**Work task**. If a line in the entries contains the word "Davin", list it.

[Stored data entries]
========================================================================

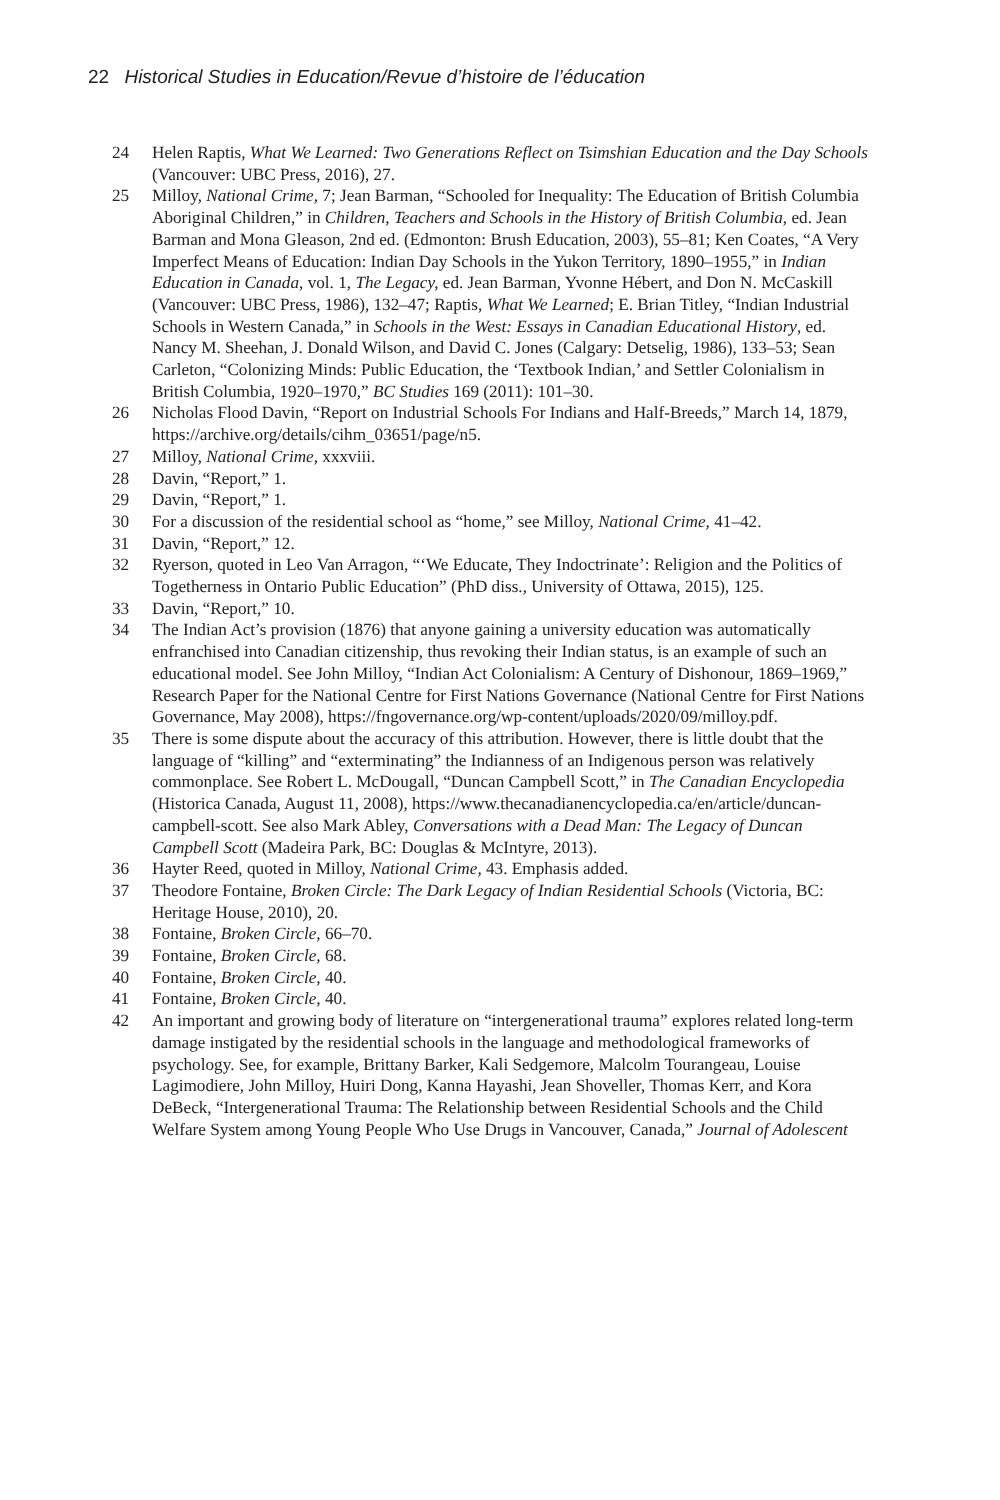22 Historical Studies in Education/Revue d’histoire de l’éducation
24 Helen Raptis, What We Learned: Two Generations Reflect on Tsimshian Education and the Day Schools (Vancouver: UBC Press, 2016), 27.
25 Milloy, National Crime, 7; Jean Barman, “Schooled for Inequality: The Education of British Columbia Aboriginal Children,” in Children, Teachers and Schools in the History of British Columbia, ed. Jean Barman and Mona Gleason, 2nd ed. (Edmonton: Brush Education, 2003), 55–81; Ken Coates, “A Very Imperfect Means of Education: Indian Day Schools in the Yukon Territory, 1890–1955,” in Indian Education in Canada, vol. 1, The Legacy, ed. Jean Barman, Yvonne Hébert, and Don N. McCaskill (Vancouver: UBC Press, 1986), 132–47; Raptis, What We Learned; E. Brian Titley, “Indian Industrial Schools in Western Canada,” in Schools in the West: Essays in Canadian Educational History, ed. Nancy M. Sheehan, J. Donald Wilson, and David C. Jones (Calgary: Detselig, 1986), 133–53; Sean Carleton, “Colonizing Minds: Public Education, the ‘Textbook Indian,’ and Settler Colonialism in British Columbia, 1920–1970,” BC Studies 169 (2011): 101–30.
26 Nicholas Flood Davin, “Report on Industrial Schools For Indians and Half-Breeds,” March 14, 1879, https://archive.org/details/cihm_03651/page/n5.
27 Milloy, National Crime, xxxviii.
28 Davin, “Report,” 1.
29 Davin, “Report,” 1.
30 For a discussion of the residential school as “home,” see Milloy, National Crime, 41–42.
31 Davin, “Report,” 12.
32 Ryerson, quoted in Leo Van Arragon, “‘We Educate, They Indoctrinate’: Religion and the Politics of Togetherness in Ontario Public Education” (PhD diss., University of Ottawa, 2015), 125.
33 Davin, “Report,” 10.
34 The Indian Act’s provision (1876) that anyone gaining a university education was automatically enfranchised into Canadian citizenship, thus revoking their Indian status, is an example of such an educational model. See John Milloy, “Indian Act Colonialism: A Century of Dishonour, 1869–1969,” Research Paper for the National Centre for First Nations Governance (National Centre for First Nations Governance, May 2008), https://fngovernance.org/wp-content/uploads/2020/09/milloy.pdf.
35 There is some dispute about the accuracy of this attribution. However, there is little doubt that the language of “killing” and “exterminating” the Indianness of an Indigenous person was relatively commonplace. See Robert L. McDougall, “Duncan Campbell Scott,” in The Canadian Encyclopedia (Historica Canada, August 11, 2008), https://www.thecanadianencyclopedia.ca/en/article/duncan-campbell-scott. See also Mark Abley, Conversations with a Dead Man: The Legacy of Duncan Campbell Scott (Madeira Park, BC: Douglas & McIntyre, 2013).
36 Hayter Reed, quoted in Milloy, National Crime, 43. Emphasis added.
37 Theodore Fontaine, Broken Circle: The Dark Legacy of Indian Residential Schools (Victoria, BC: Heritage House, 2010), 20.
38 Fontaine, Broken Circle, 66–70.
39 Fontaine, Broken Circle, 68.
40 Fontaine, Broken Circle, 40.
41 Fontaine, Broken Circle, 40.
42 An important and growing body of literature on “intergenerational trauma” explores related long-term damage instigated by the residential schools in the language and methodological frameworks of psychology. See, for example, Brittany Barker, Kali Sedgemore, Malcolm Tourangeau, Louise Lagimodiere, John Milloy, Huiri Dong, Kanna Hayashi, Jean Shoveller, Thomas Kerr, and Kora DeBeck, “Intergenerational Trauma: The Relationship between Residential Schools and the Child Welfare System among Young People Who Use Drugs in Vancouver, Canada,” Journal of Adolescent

========================================================================

**Answer to this problem**.
26 Nicholas Flood Davin, “Report on Industrial Schools For Indians and Half-Breeds,” March 14, 1879, https://archive.org/details/cihm_03651/page/n5.
28 Davin, “Report,” 1.
29 Davin, “Report,” 1.
31 Davin, “Report,” 12.
33 Davin, “Report,” 10.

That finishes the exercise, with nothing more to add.